Zdjęcie ilustracyjne: belka dachowa radiowozu Straży Miejskiej.Kierowca, który wieczorem 13 lutego prowadził swoje auto, miał w wydychanym powietrzu blisko dwa promile alkoholu. Miał za nic bezpieczeństwo swoje i innych

Około godziny 22.40 wspólny parol straży miejskiej i policji otrzymał zgłoszenie o fiacie jadącym ulicą Ostrobramską, którego kierowca nie panował nad pojazdem. Patrol natychmiast ruszył w stronę, w którą podążało auto. Funkcjonariusze dostrzegli je, gdy zbliżało się do skrzyżowania Ostrobramskiej i Fieldorfa. Po chwili pojazd zatrzymano do kontroli. Kierowcą okazał się 60-letni mieszkaniec Grójca. Mężczyzna nie krył, że jest pod wpływem alkoholu.
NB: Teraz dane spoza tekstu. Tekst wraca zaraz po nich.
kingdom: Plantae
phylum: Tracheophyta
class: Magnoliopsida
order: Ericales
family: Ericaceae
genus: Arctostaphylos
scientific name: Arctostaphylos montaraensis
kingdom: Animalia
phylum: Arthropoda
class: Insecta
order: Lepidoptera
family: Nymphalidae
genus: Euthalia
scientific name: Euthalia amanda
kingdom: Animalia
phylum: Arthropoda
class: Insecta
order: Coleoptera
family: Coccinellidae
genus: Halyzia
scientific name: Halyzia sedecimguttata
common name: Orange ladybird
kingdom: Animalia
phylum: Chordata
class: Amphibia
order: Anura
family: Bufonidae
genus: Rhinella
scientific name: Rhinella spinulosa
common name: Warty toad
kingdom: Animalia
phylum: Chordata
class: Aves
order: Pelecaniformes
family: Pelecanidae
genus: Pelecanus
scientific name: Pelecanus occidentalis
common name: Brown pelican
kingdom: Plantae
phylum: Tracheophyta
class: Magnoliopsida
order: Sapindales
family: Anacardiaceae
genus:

Przyznał, że pił wódkę. Przeprowadzone na miejscu interwencji badanie alkomatem wykazało, że ma w wydychanym powietrzu blisko dwa promile (0.85 mg/l) alkoholu. Kierujący został przewieziony do najbliższej komendy policji. Jego samochód odholowano na policyjny parking.